In November 2000, Bill Shepherd Yuri Gidzenko and Sergei Krikalev entered the International Space Station for the first time. Since then, the laboratory has been permanently occupied. More than 3,000 studies conducted by more than 4,200 researchers were carried on board. Unfortunately, the structure is aging and maintenance costs are becoming too high as the United States once again focuses its attention on the Moon.

A while ago, the ISS was supposed to "retire" in 2028. Finally, NASA recently announced that it will play the extensions until 2030 , under the request of the White House. During this time, the American agency will take care of gradually transferring its daily operations to commercial entities in order to free up funds for its lunar exploration program.

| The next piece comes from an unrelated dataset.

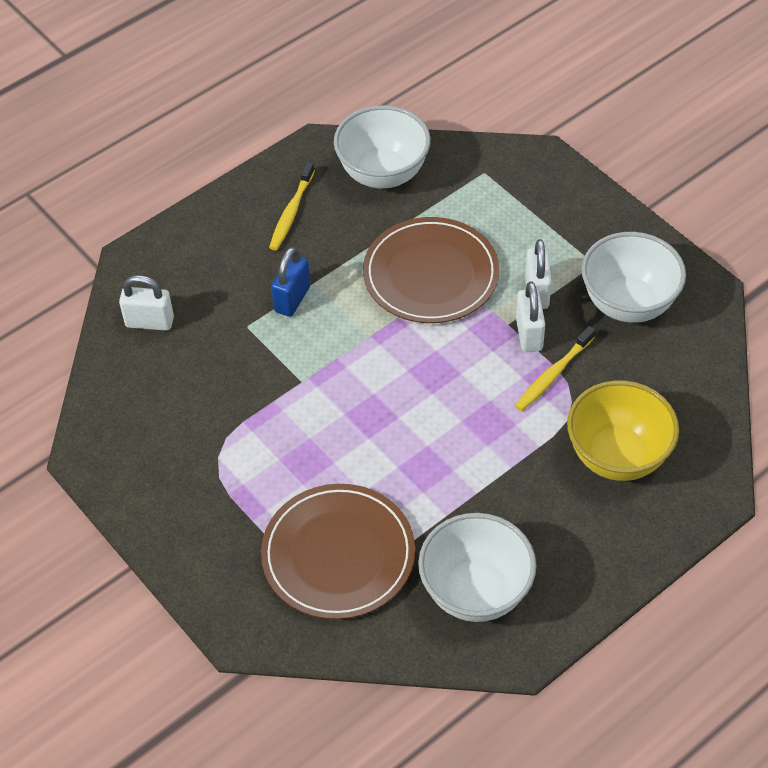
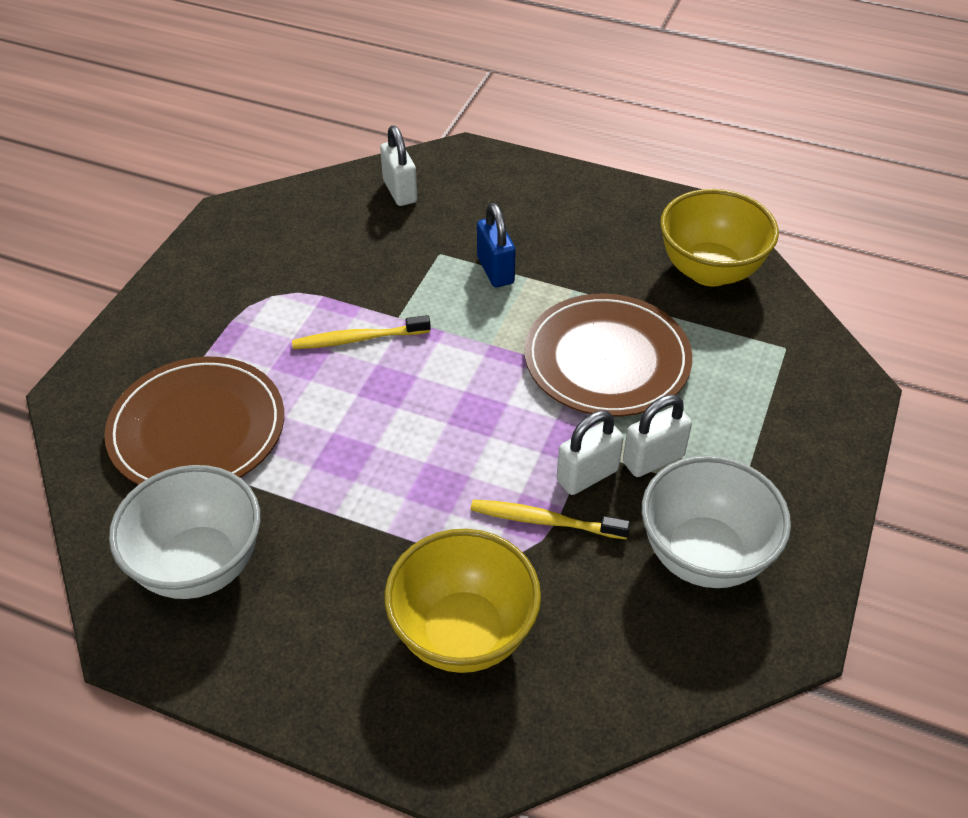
camera: 60 degrees right, 5 degrees down
(291, 212) = (602, 227): yellow toothbrush -> yellow toothbrush (358, 339)
(292, 299) = (495, 270): blue padlock -> blue padlock turned 75 degrees clockwise
(383, 174) = (710, 271): white bowl -> yellow bowl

Once the ISS is dismantled, NASA will be able to rely on three private companies, Blue Origin, Nanoracks LLC and Northrop Grumman Systems Corporation, which will be responsible for launching commercial stations . If all goes as planned, these structures should be operational by the end of the 2020s.

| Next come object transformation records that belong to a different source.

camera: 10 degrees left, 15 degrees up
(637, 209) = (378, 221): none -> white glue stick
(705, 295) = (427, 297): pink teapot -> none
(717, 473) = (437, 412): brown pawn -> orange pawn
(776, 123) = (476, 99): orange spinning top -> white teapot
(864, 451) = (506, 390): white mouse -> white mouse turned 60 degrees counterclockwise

The station will make its atmospheric reentry as normal in January 2031 . The lab normally has to dive 2,700 kilometers from Point Nemo. This area, far from any land surface, is often used as a cemetery to house the remains of dead satellites and other space stations (such as Mir).

The International Space Station will take a plunge in January 2031

A risky maneuver

Regarding the deorbiting of the station, several scenarios are being studied, but one of them would be preferred.

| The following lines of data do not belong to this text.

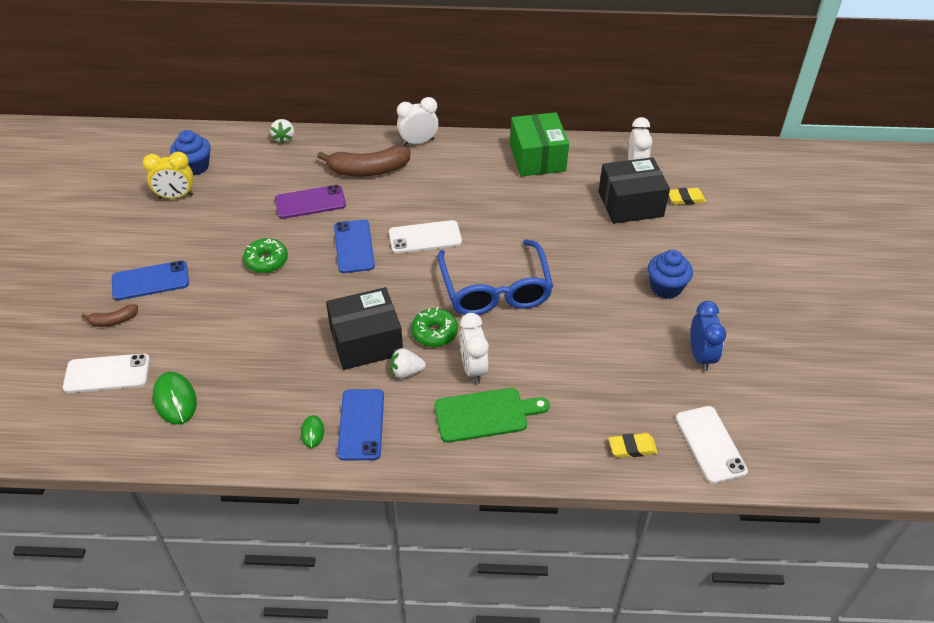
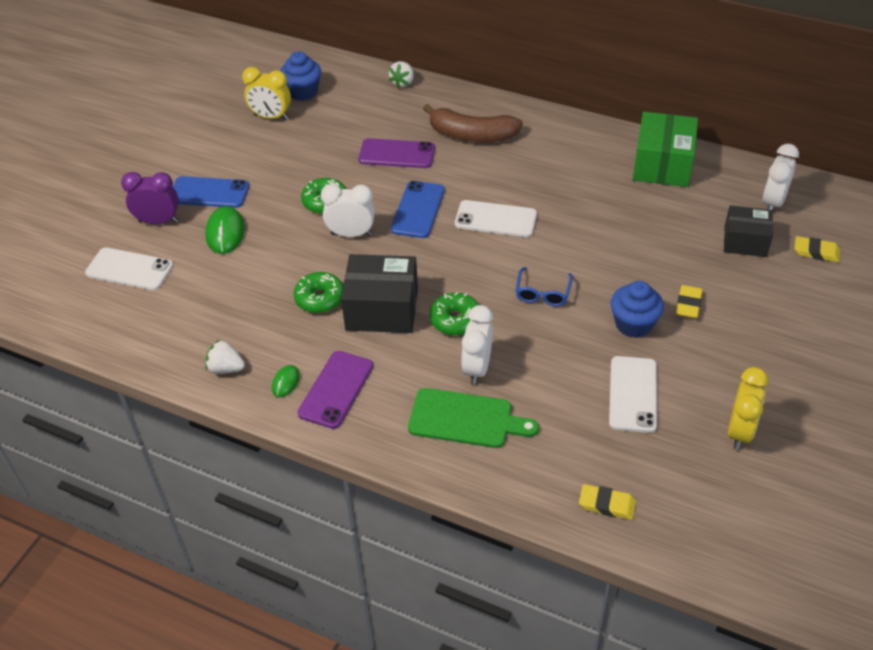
camera: 25 degrees right, 0 degrees up
(113, 321) = (158, 221): brown banana -> purple clock
(175, 400) = (176, 312): green mouse -> green mouse (225, 232)
(306, 348) = (320, 298): none -> green donut
(361, 424) = (336, 389): blue phone -> purple phone
(406, 372) = (406, 351): white strawberry -> white strawberry (226, 368)
(418, 142) = (539, 118): white clock -> white clock (351, 234)
(495, 289) = (543, 293): blue glasses -> blue glasses, size x0.45
(613, 266) = (688, 304): none -> yellow eraser
(630, 204) = (745, 241): black box -> black box, size x0.66
(666, 287) = (738, 344): blue cupcake -> blue cupcake (633, 324)
(700, 356) = (739, 431): blue clock -> yellow clock
(710, 444) = (699, 530): white phone -> white phone (633, 394)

Most often, a Russian cargo vehicle docks at the station and transfers some fuel to the thrusters of the main service module to fuel the combustion of the structure. In this way, the ISS rises slightly and continues its route normally around the Earth. Concretely, the idea will be to do the same thing, but in the opposite direction in order to lower the station to the desired altitude. In this way, researchers could ensure its atmospheric re-entry.

The challenge remains nonetheless daunting. As a reminder, the ISS, which weighs 400 tons and measures almost the length of a football field, is the largest artificial object ever placed in low Earth orbit . In 1979, remember that the deorbiting of NASA's Skylab space station led to the dispersion of several pieces of debris across Australia.